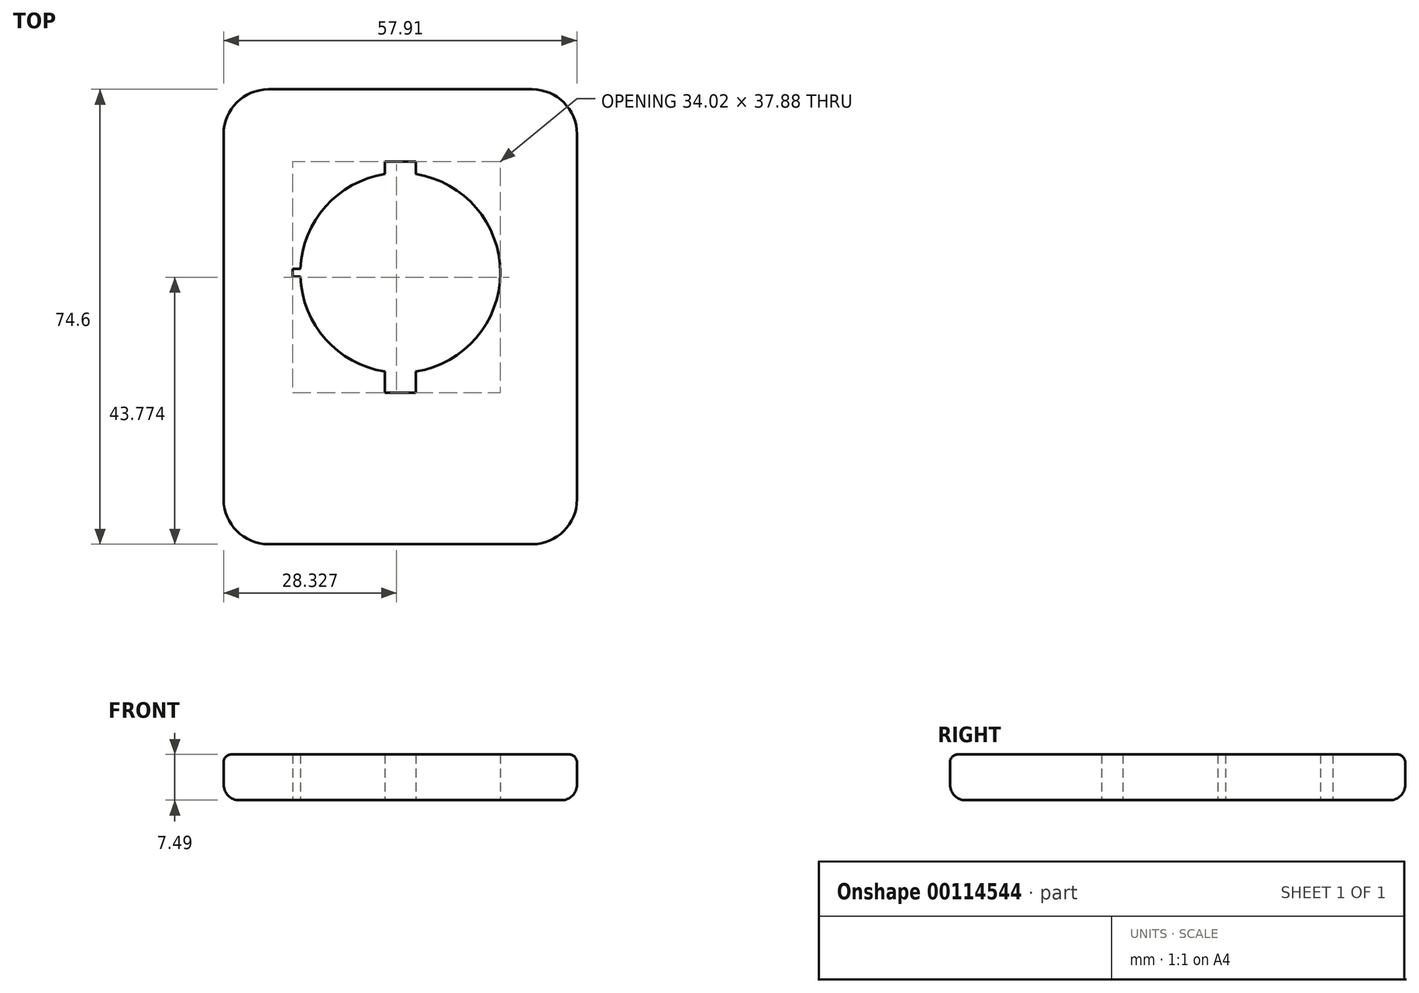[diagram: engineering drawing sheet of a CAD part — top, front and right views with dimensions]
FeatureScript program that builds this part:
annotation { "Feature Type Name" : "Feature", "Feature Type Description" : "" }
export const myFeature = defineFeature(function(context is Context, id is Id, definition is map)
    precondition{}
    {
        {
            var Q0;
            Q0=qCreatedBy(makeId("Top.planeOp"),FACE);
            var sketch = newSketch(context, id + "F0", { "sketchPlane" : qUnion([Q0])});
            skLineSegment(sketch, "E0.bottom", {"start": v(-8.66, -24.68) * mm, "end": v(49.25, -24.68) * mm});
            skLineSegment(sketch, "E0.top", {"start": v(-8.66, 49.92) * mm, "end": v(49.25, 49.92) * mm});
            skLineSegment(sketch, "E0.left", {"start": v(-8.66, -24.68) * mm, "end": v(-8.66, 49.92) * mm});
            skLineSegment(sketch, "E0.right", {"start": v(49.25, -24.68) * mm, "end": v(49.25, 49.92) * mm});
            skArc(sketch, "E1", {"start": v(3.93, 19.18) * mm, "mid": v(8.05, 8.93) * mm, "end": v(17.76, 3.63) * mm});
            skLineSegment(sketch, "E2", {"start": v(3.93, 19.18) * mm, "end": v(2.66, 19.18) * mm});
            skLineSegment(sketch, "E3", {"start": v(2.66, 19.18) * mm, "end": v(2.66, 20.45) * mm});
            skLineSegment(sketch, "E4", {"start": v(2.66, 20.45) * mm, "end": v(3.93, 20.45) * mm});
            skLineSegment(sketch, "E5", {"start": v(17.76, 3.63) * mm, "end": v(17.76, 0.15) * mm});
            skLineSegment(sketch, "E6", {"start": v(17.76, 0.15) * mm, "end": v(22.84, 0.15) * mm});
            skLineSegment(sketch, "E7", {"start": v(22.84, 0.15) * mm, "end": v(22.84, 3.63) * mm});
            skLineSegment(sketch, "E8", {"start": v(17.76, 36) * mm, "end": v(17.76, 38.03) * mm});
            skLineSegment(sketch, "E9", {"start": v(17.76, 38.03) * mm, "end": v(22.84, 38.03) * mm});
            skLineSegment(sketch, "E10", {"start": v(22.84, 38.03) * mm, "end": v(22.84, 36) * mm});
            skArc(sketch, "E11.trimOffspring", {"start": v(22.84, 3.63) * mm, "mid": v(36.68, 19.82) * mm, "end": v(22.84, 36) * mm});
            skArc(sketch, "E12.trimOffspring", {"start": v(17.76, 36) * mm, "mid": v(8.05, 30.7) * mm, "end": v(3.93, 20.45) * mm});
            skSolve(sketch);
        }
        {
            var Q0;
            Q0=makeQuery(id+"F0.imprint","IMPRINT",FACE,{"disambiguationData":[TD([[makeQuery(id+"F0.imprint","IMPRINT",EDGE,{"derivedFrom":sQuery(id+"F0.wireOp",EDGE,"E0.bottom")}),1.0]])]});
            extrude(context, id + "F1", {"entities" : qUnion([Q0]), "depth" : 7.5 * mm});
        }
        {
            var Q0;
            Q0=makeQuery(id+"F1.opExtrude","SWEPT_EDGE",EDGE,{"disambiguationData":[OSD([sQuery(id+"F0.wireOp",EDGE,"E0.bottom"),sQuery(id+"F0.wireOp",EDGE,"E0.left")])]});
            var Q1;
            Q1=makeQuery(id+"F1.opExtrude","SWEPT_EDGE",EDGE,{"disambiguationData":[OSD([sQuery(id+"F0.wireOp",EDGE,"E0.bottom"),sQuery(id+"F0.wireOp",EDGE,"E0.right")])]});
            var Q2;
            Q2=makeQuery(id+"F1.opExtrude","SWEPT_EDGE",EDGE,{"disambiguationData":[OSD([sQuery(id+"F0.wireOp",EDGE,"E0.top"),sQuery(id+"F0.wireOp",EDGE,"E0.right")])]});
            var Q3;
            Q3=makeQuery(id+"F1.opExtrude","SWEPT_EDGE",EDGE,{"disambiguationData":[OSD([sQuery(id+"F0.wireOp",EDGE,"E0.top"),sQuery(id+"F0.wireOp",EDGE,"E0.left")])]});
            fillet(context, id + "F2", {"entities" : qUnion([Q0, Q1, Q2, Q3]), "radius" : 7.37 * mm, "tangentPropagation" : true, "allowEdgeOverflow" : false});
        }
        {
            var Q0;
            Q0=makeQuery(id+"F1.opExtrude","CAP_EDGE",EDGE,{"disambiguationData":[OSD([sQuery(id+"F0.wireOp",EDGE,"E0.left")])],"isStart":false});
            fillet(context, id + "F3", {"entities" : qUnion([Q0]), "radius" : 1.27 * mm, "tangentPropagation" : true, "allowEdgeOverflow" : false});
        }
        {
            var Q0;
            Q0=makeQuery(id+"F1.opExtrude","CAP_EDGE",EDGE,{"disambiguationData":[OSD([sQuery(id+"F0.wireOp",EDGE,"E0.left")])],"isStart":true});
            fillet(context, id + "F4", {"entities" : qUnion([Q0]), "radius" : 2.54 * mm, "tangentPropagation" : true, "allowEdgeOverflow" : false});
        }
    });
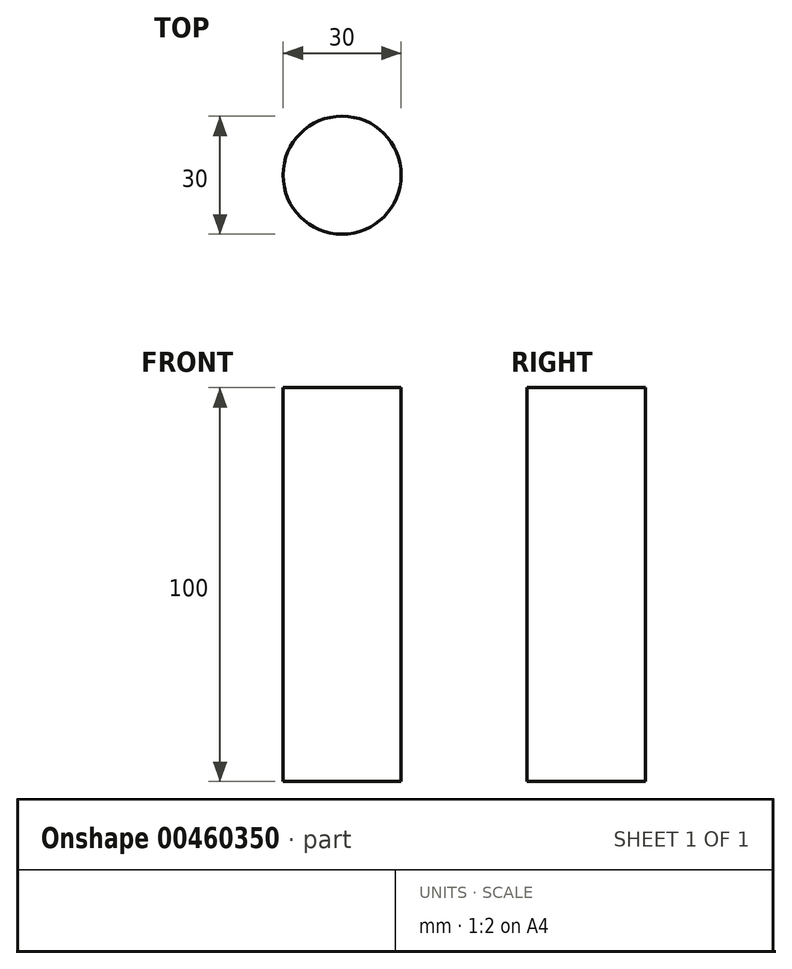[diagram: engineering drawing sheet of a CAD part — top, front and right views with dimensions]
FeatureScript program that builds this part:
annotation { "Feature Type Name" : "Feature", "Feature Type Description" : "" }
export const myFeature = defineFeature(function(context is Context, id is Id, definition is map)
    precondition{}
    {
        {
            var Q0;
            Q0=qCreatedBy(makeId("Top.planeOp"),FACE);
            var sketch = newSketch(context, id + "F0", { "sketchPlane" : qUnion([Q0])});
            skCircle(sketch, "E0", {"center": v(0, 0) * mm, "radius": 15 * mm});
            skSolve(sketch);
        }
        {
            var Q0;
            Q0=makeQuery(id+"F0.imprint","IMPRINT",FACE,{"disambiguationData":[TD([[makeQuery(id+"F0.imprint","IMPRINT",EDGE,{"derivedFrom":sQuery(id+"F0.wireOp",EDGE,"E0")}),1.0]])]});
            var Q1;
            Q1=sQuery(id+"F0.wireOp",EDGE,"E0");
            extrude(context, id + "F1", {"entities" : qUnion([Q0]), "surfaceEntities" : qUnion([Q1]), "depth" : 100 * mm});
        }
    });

^^^^

• _What to work on_:
Find every line in the listing above that contains the string "false", and copy each of those lines in full. Case counts.

• _Final result_:
            fillet(context, id + "F2", {"entities" : qUnion([Q0, Q1, Q2, Q3]), "radius" : 7.37 * mm, "tangentPropagation" : true, "allowEdgeOverflow" : false});
            Q0=makeQuery(id+"F1.opExtrude","CAP_EDGE",EDGE,{"disambiguationData":[OSD([sQuery(id+"F0.wireOp",EDGE,"E0.left")])],"isStart":false});
            fillet(context, id + "F3", {"entities" : qUnion([Q0]), "radius" : 1.27 * mm, "tangentPropagation" : true, "allowEdgeOverflow" : false});
            fillet(context, id + "F4", {"entities" : qUnion([Q0]), "radius" : 2.54 * mm, "tangentPropagation" : true, "allowEdgeOverflow" : false});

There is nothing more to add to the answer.